The following examples show how to pass the FQDN flags for each deployment method.
Note
The
-api-fqdnand-gateway-fqdnflags don’t have environment variable equivalents. You must pass them as command-line flags.
PDC agent binary
./pdc \
-api-fqdn private-datasource-connect-api.<region>.vpce.grafana.net \
-gateway-fqdn private-datasource-connect.<region>.vpce.grafana.net \
-token <token> \
-gcloud-hosted-grafana-id <id>Docker
docker run --name pdc-agent grafana/pdc-agent:latest \
-api-fqdn private-datasource-connect-api.<region>.vpce.grafana.net \
-gateway-fqdn private-datasource-connect.<region>.vpce.grafana.net \
-token <token> \
-gcloud-hosted-grafana-id <id>Kubernetes
Add the -api-fqdn and -gateway-fqdn flags to the args section of your PDC agent deployment manifest. Remove the -cluster flag if present. For a complete Kubernetes Deployment example, refer to Configure PDC.

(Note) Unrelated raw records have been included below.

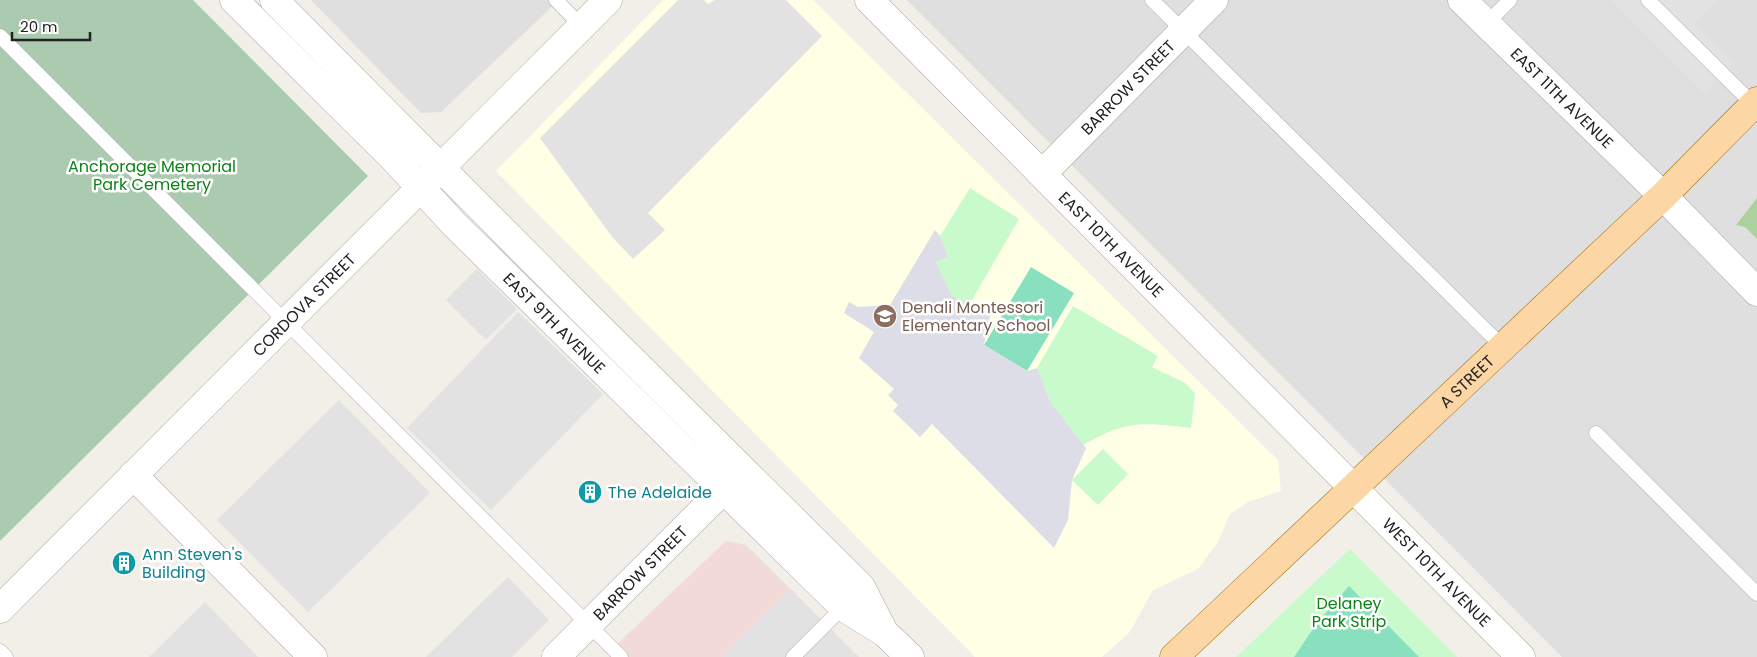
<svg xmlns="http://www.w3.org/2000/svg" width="1757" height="657" font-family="Poppins,sans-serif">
<rect width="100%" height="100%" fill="#f2efe9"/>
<!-- residential -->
<g fill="#e0dfdf">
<polygon points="311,0 559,0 441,112 421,113"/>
<polygon points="907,0 1757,0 1757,657 1562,657"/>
</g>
<!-- commercial -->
<polygon fill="#f2dad9" points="726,541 746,545 859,657 622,657 613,648"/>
<!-- education -->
<polygon fill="#ffffe5" points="663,0 813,0 1278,460 1281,491 1248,502 1230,514 1218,542 1198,569 1153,590 1129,633 1102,657 975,657 496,171"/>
<!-- forest -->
<polygon fill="#add19e" points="1757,198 1757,239 1745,227 1736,225"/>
<!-- cemetery -->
<polygon fill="#aacbaf" points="0,0 193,0 368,176 0,541"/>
<!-- park -->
<g fill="#c8facc">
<polygon points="970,188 1019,219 969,305 952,296 936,262 948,257 940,236"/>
<path d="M1073 306 1158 356 1152 367 1185 383 1195 393 1191 428C1142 422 1126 420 1083 445L1051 403 1037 368Z"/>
<polygon points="1103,449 1128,474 1098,505 1072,480"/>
<polygon points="1350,549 1457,657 1236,657"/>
</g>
<!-- pitch -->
<g fill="#88e0be">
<polygon points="1031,267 1074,293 1027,371 984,345"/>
<polygon points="1349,586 1419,657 1294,657 1317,623"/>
</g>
<!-- parking -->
<g fill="#e2e2e2">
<polygon points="678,0 704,0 708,4 715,0 786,0 822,36 648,213 665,230 633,259 613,238 540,138"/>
<polygon points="1611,0 1718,0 1695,23 1735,63 1705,94"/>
<polygon points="477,269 517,309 486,340 446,300"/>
<polygon points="518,312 603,394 491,510 407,428"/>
<polygon points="339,400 430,493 308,612 217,520"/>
<polygon points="508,577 549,620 512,657 426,657"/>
<polygon points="791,589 858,657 722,657"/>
<polygon points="205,602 258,657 149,657"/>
</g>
<!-- plaza -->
<polygon fill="#dddde8" points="935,230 940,236 948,257 936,262 952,296 990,316 984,345 1027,371 1037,368 1051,403 1086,448 1072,480 1068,520 1054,548 932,424 920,437 893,411 898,405 888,395 894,389 859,358 874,332 844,313 849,302 858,307 890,305"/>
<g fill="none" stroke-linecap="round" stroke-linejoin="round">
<!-- service casing -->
<g stroke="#a9a9a9" stroke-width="15">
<g id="service">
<polyline points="556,0 582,27"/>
<polyline points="1152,0 1503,347"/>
<polyline points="1648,0 1754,105"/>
<polyline points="1486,24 1510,0"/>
<polyline points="0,36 621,657"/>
<polyline points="1596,433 1757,594"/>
<polyline points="0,651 6,657"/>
<polyline points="793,657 843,607"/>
</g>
</g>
<!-- minor casing -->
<g stroke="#a9a9a9" stroke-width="29">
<g id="minor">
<path id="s1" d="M869 0 1521 657"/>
<path id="s2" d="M1462 0 1663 196 1757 292"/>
<path id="s3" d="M1042 174 1214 0"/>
<polyline points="133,475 313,657"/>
<path id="s4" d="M0 609 608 0"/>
<path id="s5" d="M556 657 724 489"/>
</g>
</g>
<!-- tertiary casing -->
<g stroke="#a9a9a9" stroke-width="29">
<g id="tertiary">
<path id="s6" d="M234 0 393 158 454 224 843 607 885 633 910 657"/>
<polyline points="274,0 583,311 861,587 884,632"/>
</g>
</g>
<!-- primary casing -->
<g stroke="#a06b00" stroke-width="29">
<g id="primary">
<path id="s7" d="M1174 657 1663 196 1757 101"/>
</g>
</g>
<!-- service -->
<use href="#service" stroke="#fff" stroke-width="14"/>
<!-- minor -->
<use href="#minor" stroke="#fff" stroke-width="28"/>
<!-- tertiary -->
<use href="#tertiary" stroke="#fff" stroke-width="28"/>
<!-- primary -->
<use href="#primary" stroke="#fcd6a4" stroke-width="28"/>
</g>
<!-- icons -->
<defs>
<g id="school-disc" transform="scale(1.25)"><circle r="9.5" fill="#8d6e63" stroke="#fff"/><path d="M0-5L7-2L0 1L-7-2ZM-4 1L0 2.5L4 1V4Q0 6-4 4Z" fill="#fff"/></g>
<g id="building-disc" transform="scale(1.25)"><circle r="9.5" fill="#0f9aa8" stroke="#fff"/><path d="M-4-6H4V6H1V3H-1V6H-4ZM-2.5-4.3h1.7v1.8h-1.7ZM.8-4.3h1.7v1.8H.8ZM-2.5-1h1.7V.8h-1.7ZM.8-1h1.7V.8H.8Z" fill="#fff"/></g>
</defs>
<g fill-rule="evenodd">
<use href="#school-disc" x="885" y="316"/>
<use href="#building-disc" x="590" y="492"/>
<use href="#building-disc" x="124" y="563"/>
</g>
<g text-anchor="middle" stroke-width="5" stroke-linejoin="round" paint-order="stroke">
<!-- street labels -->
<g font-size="16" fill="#222" stroke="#fff">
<text dy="6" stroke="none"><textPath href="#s3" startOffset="122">BARROW STREET</textPath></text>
<text dy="6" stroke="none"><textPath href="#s2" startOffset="140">EAST 11TH AVENUE</textPath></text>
<text dy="6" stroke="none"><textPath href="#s1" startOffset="344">EAST 10TH AVENUE</textPath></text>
<text dy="6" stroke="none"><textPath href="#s4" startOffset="430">CORDOVA STREET</textPath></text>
<text dy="6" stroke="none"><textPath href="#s6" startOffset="455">EAST 9TH AVENUE</textPath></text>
<text dy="6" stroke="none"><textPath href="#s7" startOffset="402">A STREET</textPath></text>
<text dy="6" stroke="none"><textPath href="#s1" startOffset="806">WEST 10TH AVENUE</textPath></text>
<text dy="6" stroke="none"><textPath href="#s5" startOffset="119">BARROW STREET</textPath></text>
</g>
<!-- park labels -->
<g font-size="16" fill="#0c8416" stroke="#fff">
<text x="152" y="172">Anchorage Memorial<tspan x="152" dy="18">Park Cemetery</tspan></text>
<text x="1349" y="609">Delaney<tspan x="1349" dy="18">Park Strip</tspan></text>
</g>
<!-- education labels -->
<g font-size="16" fill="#785e54" stroke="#fff" text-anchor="start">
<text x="902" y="313">Denali Montessori<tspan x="902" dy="18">Elementary School</tspan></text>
</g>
<!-- culture labels -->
<g font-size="16" fill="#0d838f" stroke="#fff" text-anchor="start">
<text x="608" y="498">The Adelaide</text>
<text x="142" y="560">Ann Steven's<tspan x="142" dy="18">Building</tspan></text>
</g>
</g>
<!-- scale -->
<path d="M12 32v8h78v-8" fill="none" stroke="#222222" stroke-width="2.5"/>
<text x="20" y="32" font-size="15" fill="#222222" stroke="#ffffff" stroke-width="4" paint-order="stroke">20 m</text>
</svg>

For additional flags such as -connections, -ssh-flag, or -log.level, refer to the PDC agent CLI reference.
Verify the connection
After you start the PDC agent with the VPC endpoint DNS names, check the agent logs for the following message:
This is Grafana Private Data Source Connect!This message confirms the agent connected to Grafana Cloud through AWS PrivateLink. You can also verify the connection in the Grafana UI by navigating to Connections > Private data source connections and confirming that your PDC network shows connected agents.